The management at DISCOs will need to develop appropriate tools and data, information, and knowledge bases and make these freely accessible to customers and investors for assessing the scope and viability of DER schemes for meeting demand for electricity at source and their contribution to the grid. This should also include any technical assistance they might need for making such assessments.
They will need to modernize their existing networks to transform these into an intelligent and smart grid that can facilitate successful integration of DERs and squeeze the most value from these schemes. The modernized grid must be capable of bringing together a host of stakeholders together—developers of DERs and their financiers, other market actors, producers, operators, and end-users—with the aim to optimize resource utilization and operational performance, minimize economic and environmental costs, and maximize system reliability and resilience.

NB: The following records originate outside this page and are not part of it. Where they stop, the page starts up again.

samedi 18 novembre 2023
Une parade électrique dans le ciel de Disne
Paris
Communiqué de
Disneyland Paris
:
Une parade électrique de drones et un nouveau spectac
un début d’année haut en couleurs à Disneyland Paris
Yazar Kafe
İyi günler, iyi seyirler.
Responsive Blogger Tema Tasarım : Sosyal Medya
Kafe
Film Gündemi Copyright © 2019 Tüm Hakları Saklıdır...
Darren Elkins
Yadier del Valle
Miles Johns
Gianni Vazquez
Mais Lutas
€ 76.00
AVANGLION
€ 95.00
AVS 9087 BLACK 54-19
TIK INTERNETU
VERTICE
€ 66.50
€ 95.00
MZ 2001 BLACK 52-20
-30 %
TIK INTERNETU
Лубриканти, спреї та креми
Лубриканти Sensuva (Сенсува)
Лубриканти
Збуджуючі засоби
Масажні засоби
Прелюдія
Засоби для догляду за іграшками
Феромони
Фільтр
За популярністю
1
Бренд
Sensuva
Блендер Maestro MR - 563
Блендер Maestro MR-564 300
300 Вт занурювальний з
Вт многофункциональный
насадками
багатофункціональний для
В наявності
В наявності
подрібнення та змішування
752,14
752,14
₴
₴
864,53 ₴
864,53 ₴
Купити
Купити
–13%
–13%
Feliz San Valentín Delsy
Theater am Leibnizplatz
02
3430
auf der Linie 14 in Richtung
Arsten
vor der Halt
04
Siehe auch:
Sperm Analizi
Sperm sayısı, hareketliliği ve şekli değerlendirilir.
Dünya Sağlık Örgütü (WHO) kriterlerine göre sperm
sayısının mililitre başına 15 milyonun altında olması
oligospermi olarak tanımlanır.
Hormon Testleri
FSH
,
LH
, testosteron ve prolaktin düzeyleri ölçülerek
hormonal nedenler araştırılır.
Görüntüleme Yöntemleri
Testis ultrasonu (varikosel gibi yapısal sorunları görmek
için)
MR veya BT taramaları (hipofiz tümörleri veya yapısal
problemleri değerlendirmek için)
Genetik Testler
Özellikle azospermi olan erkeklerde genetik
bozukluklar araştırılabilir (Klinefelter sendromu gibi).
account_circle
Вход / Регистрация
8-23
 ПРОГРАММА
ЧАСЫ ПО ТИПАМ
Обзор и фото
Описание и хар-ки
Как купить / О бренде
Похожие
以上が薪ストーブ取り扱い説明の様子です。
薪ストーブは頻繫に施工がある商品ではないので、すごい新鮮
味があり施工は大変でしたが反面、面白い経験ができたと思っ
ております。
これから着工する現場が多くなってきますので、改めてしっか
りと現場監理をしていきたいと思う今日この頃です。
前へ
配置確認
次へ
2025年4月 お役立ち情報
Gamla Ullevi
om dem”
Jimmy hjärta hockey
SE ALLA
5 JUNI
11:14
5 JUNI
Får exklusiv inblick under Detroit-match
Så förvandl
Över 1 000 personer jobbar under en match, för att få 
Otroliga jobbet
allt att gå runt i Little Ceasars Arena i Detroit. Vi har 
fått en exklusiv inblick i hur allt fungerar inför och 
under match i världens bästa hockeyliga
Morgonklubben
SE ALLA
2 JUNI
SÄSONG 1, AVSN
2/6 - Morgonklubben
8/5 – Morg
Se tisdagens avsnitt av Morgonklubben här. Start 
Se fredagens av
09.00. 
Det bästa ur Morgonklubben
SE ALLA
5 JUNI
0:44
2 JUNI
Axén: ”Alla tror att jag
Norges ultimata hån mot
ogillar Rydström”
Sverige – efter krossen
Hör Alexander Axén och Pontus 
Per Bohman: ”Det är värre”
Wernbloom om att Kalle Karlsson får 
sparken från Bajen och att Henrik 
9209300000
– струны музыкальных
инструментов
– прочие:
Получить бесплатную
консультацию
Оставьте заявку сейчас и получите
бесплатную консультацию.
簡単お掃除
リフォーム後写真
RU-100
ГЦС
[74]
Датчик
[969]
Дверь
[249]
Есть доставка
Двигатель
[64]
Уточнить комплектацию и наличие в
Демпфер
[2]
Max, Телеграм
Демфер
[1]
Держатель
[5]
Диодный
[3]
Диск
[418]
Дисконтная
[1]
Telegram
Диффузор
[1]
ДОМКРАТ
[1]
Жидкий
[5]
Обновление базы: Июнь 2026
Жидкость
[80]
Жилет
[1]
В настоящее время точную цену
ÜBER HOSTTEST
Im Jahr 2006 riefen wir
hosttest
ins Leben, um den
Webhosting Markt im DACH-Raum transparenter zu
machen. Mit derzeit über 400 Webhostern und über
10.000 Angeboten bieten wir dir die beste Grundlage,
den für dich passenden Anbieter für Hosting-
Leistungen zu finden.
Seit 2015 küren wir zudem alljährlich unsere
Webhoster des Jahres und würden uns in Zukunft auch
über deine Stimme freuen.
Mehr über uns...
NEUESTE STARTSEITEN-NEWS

NEPRA will need to provide an enabling regulatory framework to encourage the deployment of DERs, storage technologies, and necessary ICTs in the local distribution systems. This framework should empower the DISCOs to devise innovative pricing and compensation schemes to induce consumers and investors to install these technologies in the distribution systems. It should also enable proper accounting, allocation, and recovery of costs from participating consumers and investors while allowing them a fair compensation for the value they contribute to the grid.
In the absence of a favorable business environment, the DERs will still be ‘connected’ with the grid, but will not be optimally ‘integrated’, raising multiple challenges that a DER-friendly regulatory and managerial approach can help to mitigate effectively and economically. Consumers will lose too because the benefits associated with their newer technologies and schemes may not be realized to full extent. The society on the whole will thus suffer. It’s, therefore, the right time for our leaders and decision-makers to act and lead the nation to a secure, affordable, sustainable energy future.